The game was met with mixed reviews from Western critics. GameRankings and Metacritic gave it a score of 73% and 73 out of 100 for the PS2 version, and 71% and 71 out of 100 for the Xbox version.

Most reviewers criticized the game's visual and technical similarities to the Dynasty Warriors series as the cause. What earned the most praise was the RPG element added into the game as it deviates from its spiritual predecessor by adding a higher replay value for gamers. The Create a Character mode was received with mixed results. Gameplanet commented that it is "well implemented", allowing players to accurately play a character made for them while GameSpot regarded the option as "a nice touch" but "rather tiresome" in the end.
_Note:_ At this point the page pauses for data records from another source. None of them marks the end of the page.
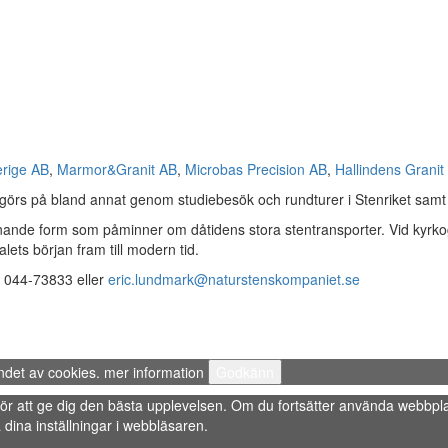
erige AB
,
Marmor&Granit AB
,
Microbas Precision AB
,
Hallindens Granit
 görs på bland annat genom studiebesök och rundturer i Stenriket samt 
nande form som påminner om dåtidens stora stentransporter. Vid kyrkogå
ets början fram till modern tid.
: 044-73833 eller
eric.lundmark@naturstenskompaniet.se
ndet av cookies.
mer information
Godkänn
s” för att ge dig den bästa upplevelsen. Om du fortsätter använda webbpla
dina inställningar i webbläsaren.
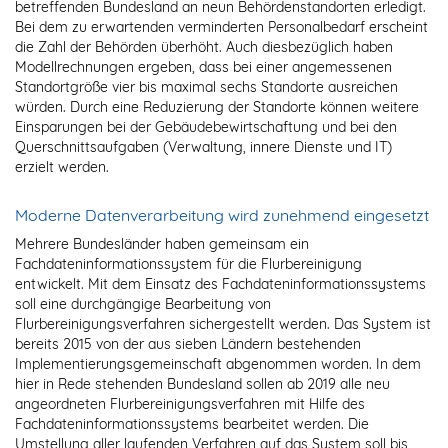
betreffenden Bundesland an neun Behördenstandorten erledigt.
Bei dem zu erwartenden verminderten Personalbedarf erscheint
die Zahl der Behörden überhöht. Auch diesbezüglich haben
Modellrechnungen ergeben, dass bei einer angemessenen
Standortgröße vier bis maximal sechs Standorte ausreichen
würden. Durch eine Reduzierung der Standorte können weitere
Einsparungen bei der Gebäudebewirtschaftung und bei den
Querschnittsaufgaben (Verwaltung, innere Dienste und IT)
erzielt werden.
Moderne Datenverarbeitung wird zunehmend eingesetzt
Mehrere Bundesländer haben gemeinsam ein
Fachdateninformationssystem für die Flurbereinigung
entwickelt. Mit dem Einsatz des Fachdateninformationssystems
soll eine durchgängige Bearbeitung von
Flurbereinigungsverfahren sichergestellt werden. Das System ist
bereits 2015 von der aus sieben Ländern bestehenden
Implementierungsgemeinschaft abgenommen worden. In dem
hier in Rede stehenden Bundesland sollen ab 2019 alle neu
angeordneten Flurbereinigungsverfahren mit Hilfe des
Fachdateninformationssystems bearbeitet werden. Die
Umstellung aller laufenden Verfahren auf das System soll bis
The innovations made were still met with criticism for the genre as a whole, with Eurogamer being critical to this aspect.

Aggregate scores
| Aggregator | Score |  |
| PS2 | Xbox |
| GameRankings | 73.36% | 71.38% |
| Metacritic | 73/100 | 71/100 |

Review scores
| Publication | Score |  |
| PS2 | Xbox |
| Edge | 5/10 | N/A |
| Electronic Gaming Monthly | 7/10 | N/A |
| Eurogamer | N/A | 7/10 |
| Famitsu | 34/40 | N/A |
| Game Informer | 7.5/10 | 7.5/10 |
| GamePro | 3/5 | N/A |
| GameRevolution | C+ | N/A |
| GameSpot | 7.3/10 | 7.3/10 |
| GameSpy | 3/5 | N/A |
| GameZone | 8.7/10 | 8.2/10 |
| IGN | 8.5/10 | 7.4/10 |
| Official U.S. PlayStation Magazine | 4/5 | N/A |
| Official Xbox Magazine (US) | N/A | 7.5/10 |
| X-Play | N/A | 3/5 |
| Playboy | 63% | N/A |

===Xtreme Legends===

Xtreme Legends was met with average reception; GameRankings gave it a score of 72%, while Metacritic gave it 72 out of 100.

Aggregate scores
| Aggregator | Score |
|---|---|
| GameRankings | 71.89% |
| Metacritic | 72/100 |

Review scores
| Publication | Score |
|---|---|
| Famitsu | 34/40 |
| Game Informer | 6.75/10 |
| GameSpot | 7.2/10 |
| GameSpy | 3/5 |
| GameZone | 7.9/10 |
| IGN | 7.5/10 |
| Official U.S. PlayStation Magazine | 3/5 |

===State of War===

State of War was met with mixed reception, as GameRankings gave it a score of 65%, while Metacritic gave it 64 out of 100.

Aggregate scores
| Aggregator | Score |
|---|---|
| GameRankings | 65.27% |
| Metacritic | 64/100 |

Review scores
| Publication | Score |
|---|---|
| Eurogamer | 6/10 |
| Game Informer | 7/10 |
| GamePro | 3.5/5 |
| GameSpot | 6.5/10 |
| GameSpy | 3.5/5 |
| GamesRadar+ | 3.5/5 |
| GameZone | 6.9/10 |
| IGN | 5.8/10 |
| Official U.S. PlayStation Magazine | 4/5 |
| X-Play | 2/5 |

==Legacy==
The game's success led to numerous sequels released under the Samurai Warriors title. The series has sold over 8 million copies worldwide as of August 2021.